From Darkness to 


Iris C F Gomes

The most of the Western world has made great strides in altering the lives of differently abled persons. While India has laws and schemes in place, not all differently abled people are aware of their own rights and the opportunities they can avail of. In many cases lack of dissemination of information is a huge impediment, and at other times it is corruption and apathy.

Stacy Rodrigues is the only visually impaired artist in Goa and in India at this time. Her impairment stems from a progressive disease, heredomacular degeneration, which was present at birth. This remained undetected for years until she was in the sixth standard and had to visit the doctor owing to her left eye being injured by a cricket ball. The ophthalmologist discovered the white patches caused by the heredomacular degeneration. During the period the disease remained hidden, Stacy suffered caustic remarks and even corporal punishment from her teachers when she could not keep up with the rest of the class. There was disbelief from her own family who were not quite convinced her complaints had any bearing.

The confirmation of Stacy’s condition was not the end of her problems as she had to deal with disdain and mockery from many quarters. The saving grace was her time in Carmel Higher Secondary School where teachers and fellow students were equally keen to help her. Choosing a career became a hurdle since so few mainstream courses being able to accommodate visually impaired individuals. Then there was bullying from fellow students at the Goa College of Music which she joined. Other attempts to find a suitable occupation were met with disillusionment. Her brother rescued her from deep depression by motivating her to join a gym. There Stacy came in contact with Donavan, her gym instructor, who led her to discover her creative side and in the process discover her choice of a career. Stacy decided she wanted to become an artist.

Having found her place in the world, Stacy feels the need to help others like her who may not receive compassion and financial support. Her heightened sensitivity towards issues faced by visually impaired persons arises from her own experiences.
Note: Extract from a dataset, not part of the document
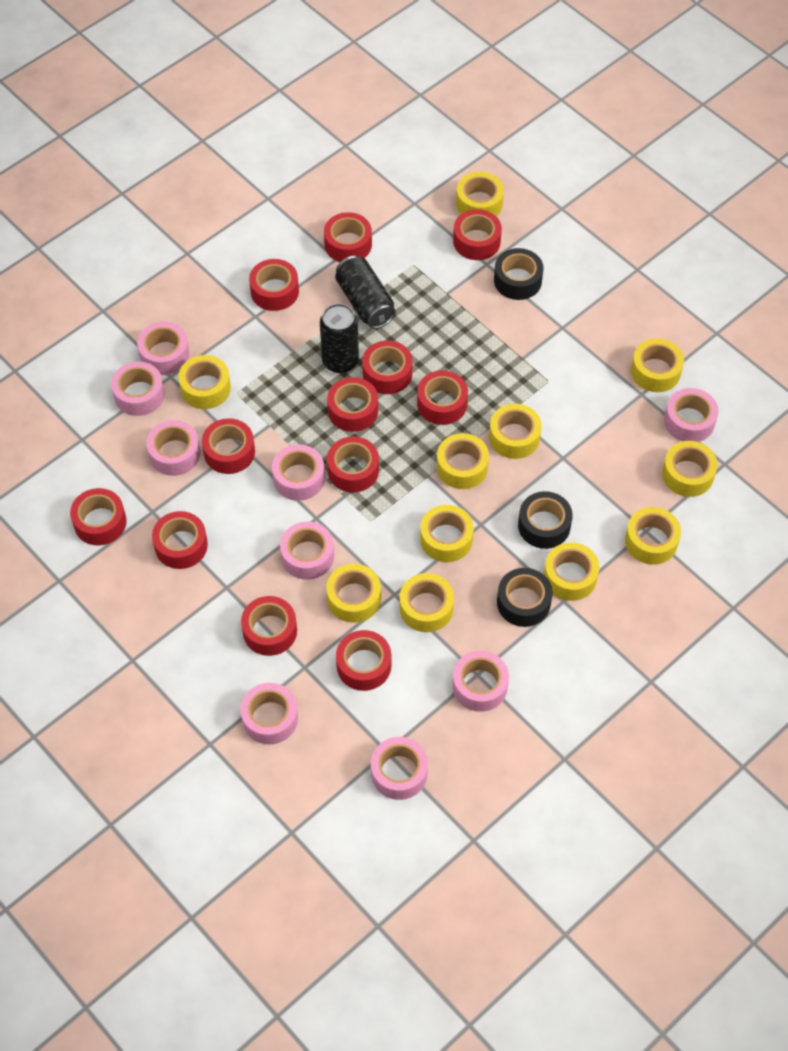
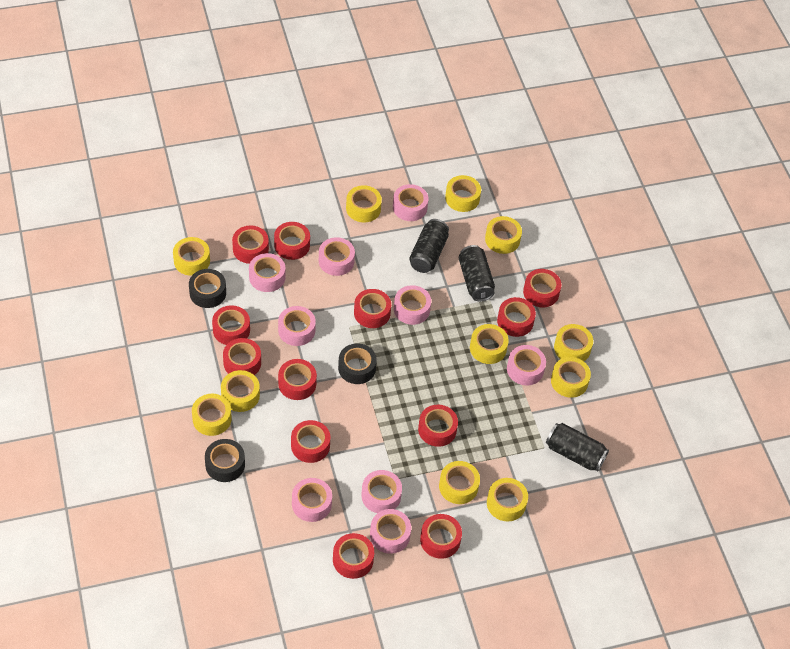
black can: 2 -> 3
In particular, her attention is focused on the National Association for the Blind in Goa.

Though the National Association for the Blind (India) or NAB is a nationally recognised entity, its presence in Goa is hardly acknowledged. The National Association for the Blind (India) was established in 1952, principally due to the efforts of Mr Mangulal Jethalal Shah. There are branches all over India in different states and districts. The aim of NAB is to allow visually impaired people to find a productive role in society in a manner that they can earn a livelihood and gain unbiased acceptance based on merit. The visually impaired are provided education, training in various courses and defended against the violation of their rights.
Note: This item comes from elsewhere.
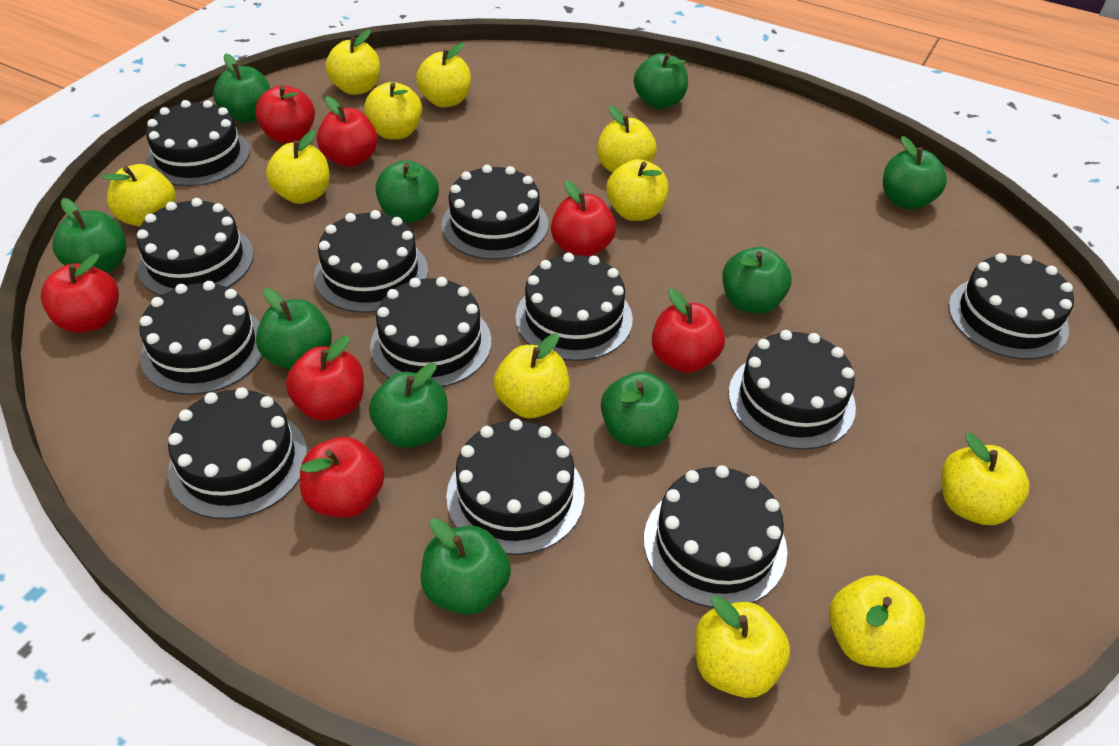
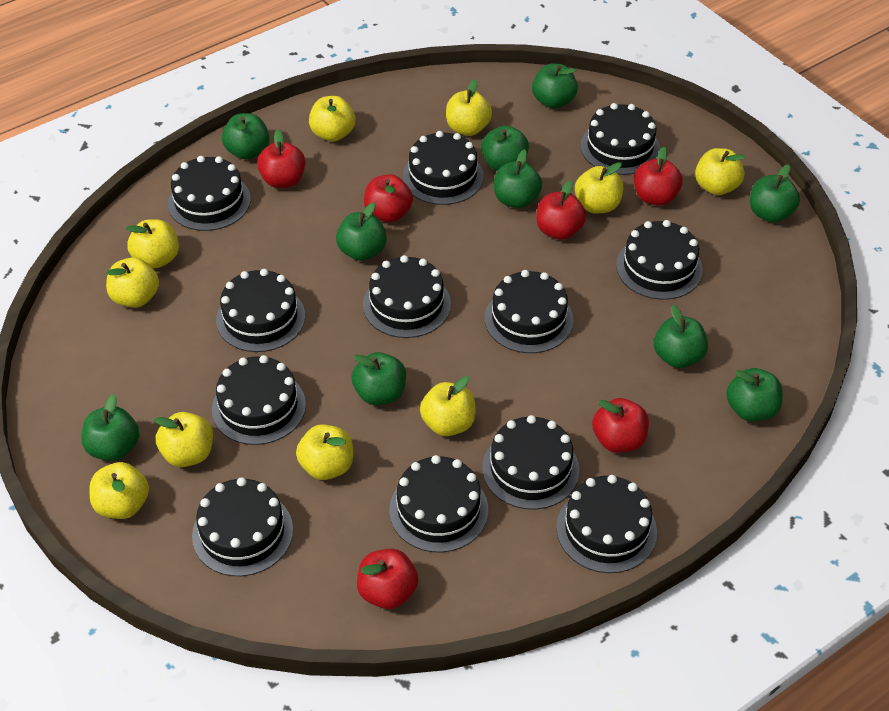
red apple: 7 -> 6
yellow apple: 11 -> 10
Stacy visited NAB, in Santa Cruz,Goa, because she had a friend who was learning Braille there. She says, ‘Nobody knows the importance of such places. It’s too late for me now. Even if I’ve not received anything, I felt I should give back something to the place.’ Stacy understands the value of offering this sort of support to differently abled children who are often hidden away from society unless their parents are well educated, and aware of facilities that offer courses and recreational activities for their children. Their lives remain empty and unfulfilled when they possess the intelligence and capacity to overcome their disability and make something of themselves.
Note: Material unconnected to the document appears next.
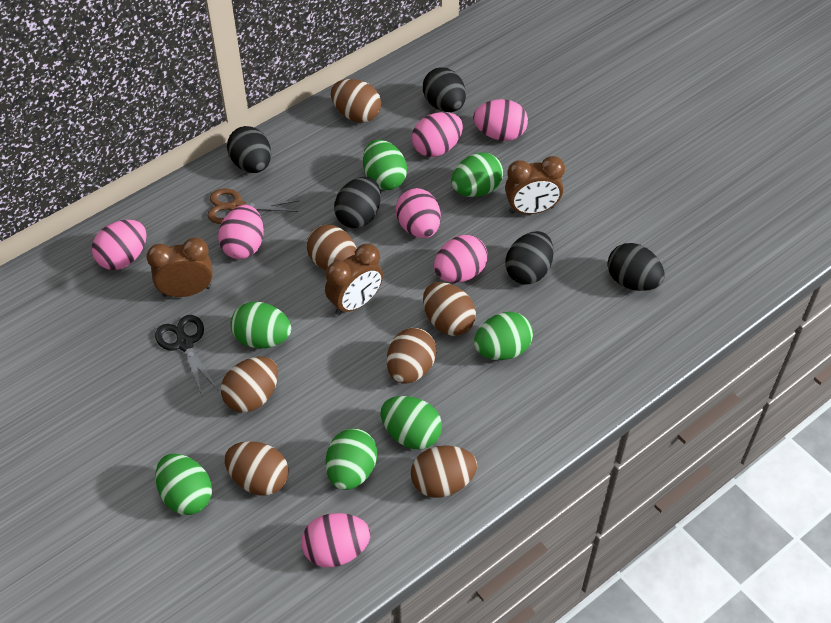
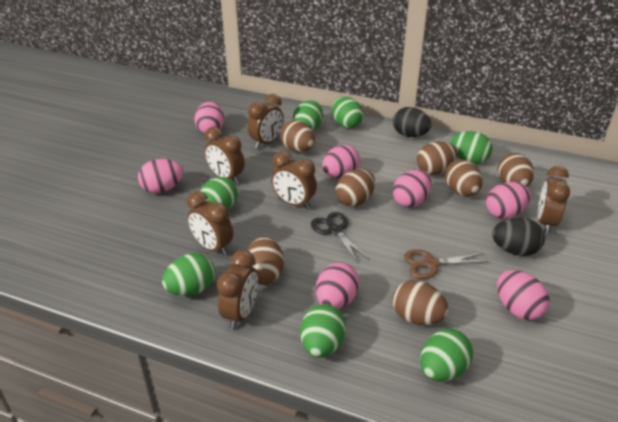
black egg: 5 -> 2
brown clock: 3 -> 6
NAB in Goa is given little coverage by the media and so publicity is limited to a small column highlighting certain NAB related events. ‘Very few people in Goa know about NAB. In places like Bombay people do know. And students in Bombay are doing quite well. I met a lawyer who studied at NAB (Mumbai),’ says Stacy. Her friend is now employed with the Art and Culture Department in Goa and this proves the worth of a non-profit organisation such as NAB.

The biggest problem NAB (GOA) faces is the lack of funds. Stacy’s research reveals that about two or three of the children have their parents giving NAB the government money that is due to their visually impaired children. The parents claim that the organisation has no right to these funds. So how is NAB (Goa) supposed to survive? People donate food, books, etc. The government does its bit too, but it is not sufficient. Leena Prabhu tells Stacy that by God’s grace help comes when we need it the most. Nonetheless, this is a precarious financial situation to be in.

Stacy vouches for the management of the organisation and says that the 25 odd students who reside at the centre are treated well with good food and living in hygienic conditions. ‘They have a cook who caters to the needs of the students,’ she says.

‘There have to be more than those 25 odd visually impaired students in Goa,’ says Stacy, ‘Think of the others who aren’t getting help because there are no funds and because people don’t know about NAB.’

As a solution to this problem, Stacy proposes the creation of a foundation to act as a channel to supply funds. There is also the promise of funds from another NGO, but the primary concern that remains and that may derail all plans is the fact that parents have access to funds for differently abled children because they are required to hold joint accounts with the children till they are 18 years of age. Right now they are working on a way around this. ‘Money given to NAB (Goa) has to be monitored too,’ says Stacy. She plans to jumpstart her foundation by holding an exhibition of her abstract paintings next year to fund NAB (Goa). Right now she is occupied with trying to collect money to organise the exhibition which is proving to be a strenuous task. The undeniably enthusiastic Stacy says, ‘People always hesitate to donate money towards these sort of projects. But I’m hopeful. Everything will work out in the end!’